Leaders of the Communication Workers Union met with Royal Mail bosses for seven hours at the headquarters of the TUC in London, yesterday.

TUC general secretary Brendan Barber said neither side would be making any comment after the meeting.

Mr Barber said: "The Communication Workers Union and the Royal Mail have been meeting... at the TUC to discuss all the issues involved in the current dispute. We have had useful discussions... and the talks are being adjourned to allow further work to be done overnight on some of the issues involved."

Dave Ward, deputy general secretary of the union, said as he arrived for the talks that ministers could not continue "sitting on the sidelines".

Mr Ward said the dispute was "fundamentally" about jobs and workers' terms and conditions. "The change that postal workers are facing is on a scale that's greater than any other UK industry at the present time and I think what we are going to do... is end that confusion about what this dispute is about," he said.
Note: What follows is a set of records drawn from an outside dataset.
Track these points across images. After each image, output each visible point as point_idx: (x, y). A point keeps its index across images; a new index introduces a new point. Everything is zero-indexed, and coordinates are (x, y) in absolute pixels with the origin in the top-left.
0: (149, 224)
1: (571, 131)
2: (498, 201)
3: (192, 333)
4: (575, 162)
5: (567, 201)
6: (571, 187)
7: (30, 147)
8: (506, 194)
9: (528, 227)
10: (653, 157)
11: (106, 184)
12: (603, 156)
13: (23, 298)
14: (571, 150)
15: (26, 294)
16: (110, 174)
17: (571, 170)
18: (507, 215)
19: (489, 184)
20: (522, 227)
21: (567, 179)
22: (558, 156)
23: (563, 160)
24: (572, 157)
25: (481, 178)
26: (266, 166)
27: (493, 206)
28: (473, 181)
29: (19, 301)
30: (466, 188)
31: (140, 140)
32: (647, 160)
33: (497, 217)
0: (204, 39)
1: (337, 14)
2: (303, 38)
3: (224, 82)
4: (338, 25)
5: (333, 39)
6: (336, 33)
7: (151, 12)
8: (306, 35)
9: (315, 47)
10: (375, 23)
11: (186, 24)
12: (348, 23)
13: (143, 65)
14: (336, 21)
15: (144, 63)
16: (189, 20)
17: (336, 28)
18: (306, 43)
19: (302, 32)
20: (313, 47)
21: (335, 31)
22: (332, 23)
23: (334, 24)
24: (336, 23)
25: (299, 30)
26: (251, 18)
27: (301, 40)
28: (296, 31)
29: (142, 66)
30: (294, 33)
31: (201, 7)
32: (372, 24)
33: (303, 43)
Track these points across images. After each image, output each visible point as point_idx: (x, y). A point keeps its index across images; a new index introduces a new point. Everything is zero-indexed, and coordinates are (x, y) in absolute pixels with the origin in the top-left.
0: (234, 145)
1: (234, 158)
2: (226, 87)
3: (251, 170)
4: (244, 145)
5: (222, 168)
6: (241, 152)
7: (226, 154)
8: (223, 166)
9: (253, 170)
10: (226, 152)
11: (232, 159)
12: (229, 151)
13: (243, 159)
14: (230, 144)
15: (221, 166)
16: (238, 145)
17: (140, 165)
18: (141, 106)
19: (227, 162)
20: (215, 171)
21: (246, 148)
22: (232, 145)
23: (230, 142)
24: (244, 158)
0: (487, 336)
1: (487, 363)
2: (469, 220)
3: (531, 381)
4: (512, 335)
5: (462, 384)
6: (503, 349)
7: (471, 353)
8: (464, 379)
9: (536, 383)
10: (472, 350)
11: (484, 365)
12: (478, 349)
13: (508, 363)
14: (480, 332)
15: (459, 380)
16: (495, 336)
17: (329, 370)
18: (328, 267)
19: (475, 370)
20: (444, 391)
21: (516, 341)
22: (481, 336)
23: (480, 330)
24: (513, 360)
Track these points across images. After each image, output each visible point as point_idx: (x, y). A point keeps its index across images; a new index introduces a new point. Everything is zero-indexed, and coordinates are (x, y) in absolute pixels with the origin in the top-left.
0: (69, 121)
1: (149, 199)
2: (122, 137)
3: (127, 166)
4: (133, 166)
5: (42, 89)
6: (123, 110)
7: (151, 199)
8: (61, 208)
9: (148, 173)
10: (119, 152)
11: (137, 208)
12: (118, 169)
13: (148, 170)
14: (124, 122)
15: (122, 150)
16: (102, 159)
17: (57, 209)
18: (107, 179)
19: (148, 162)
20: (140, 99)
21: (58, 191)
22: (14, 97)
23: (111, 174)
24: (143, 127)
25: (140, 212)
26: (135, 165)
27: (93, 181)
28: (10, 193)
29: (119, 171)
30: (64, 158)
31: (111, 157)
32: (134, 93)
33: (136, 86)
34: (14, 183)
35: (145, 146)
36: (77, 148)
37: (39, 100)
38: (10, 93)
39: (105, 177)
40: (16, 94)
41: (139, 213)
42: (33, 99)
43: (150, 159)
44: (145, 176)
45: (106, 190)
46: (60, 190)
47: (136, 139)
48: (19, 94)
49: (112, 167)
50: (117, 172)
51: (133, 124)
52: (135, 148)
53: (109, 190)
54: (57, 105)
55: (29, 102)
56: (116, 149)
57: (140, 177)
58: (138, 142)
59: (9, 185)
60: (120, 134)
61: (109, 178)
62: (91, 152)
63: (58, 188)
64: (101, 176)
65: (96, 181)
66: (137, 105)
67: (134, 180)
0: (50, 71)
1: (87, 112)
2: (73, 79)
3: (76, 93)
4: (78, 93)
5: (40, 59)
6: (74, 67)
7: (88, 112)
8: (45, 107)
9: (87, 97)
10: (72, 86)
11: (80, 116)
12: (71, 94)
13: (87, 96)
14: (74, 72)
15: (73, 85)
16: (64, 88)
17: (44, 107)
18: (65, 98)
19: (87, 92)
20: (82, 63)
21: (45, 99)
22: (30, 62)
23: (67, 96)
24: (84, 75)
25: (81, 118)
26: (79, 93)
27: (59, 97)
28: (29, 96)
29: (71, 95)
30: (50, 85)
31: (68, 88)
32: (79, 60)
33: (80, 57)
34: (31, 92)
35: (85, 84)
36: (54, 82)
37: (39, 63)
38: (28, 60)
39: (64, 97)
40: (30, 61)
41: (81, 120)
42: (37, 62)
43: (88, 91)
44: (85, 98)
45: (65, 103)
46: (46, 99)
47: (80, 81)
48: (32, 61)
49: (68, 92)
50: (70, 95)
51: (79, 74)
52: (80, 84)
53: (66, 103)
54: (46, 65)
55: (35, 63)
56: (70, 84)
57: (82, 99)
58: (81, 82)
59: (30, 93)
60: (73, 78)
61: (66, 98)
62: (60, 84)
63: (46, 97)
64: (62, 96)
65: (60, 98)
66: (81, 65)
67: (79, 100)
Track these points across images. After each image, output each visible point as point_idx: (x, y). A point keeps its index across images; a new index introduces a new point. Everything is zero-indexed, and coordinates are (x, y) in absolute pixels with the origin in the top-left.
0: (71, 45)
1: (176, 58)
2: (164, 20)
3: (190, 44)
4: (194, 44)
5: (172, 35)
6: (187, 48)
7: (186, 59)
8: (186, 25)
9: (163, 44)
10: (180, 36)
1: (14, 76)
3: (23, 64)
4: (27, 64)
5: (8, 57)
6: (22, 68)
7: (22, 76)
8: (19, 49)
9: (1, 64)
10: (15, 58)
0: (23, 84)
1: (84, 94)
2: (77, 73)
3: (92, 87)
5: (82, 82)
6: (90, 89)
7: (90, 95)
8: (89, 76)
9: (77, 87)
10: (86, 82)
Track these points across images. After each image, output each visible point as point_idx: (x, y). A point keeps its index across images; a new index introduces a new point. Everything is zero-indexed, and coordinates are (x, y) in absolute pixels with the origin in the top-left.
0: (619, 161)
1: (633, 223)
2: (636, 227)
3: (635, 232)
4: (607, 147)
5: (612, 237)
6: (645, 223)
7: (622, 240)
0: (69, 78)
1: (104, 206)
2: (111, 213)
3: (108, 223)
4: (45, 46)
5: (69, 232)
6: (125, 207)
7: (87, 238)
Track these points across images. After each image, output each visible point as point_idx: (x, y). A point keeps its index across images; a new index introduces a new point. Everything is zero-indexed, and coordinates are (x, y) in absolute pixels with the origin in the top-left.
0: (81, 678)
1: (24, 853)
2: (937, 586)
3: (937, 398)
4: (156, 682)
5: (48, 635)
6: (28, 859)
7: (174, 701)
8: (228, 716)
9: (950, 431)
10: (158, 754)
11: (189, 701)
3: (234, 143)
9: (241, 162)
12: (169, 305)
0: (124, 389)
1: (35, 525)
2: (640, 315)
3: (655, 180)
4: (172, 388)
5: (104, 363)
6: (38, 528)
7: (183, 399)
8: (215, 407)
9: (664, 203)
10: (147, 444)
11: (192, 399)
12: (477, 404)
He said the issue of the Royal Mail's pension deficit - which totals about £10 billion - needed to be resolved urgently. "There's no prospect of us building a successful future for the Royal Mail and for the workforce unless the government actually deal with that issue," he said. "That's why we keep saying the government can't keep sitting on the sidelines."

Royal Mail said the volume of delayed mail caused by last week's strikes by the CWU is expected to have fallen to five million items by the end, yesterday. The company said 30 million items had been delayed by two 24-hour walkouts on Thursday and Friday, but employees returned to work on Saturday and started tackling the backlog.

Up to 120,000 CWU members are set to stage three further 24-hour strikes from Thursday unless the deadlocked row is resolved at the TUC talks.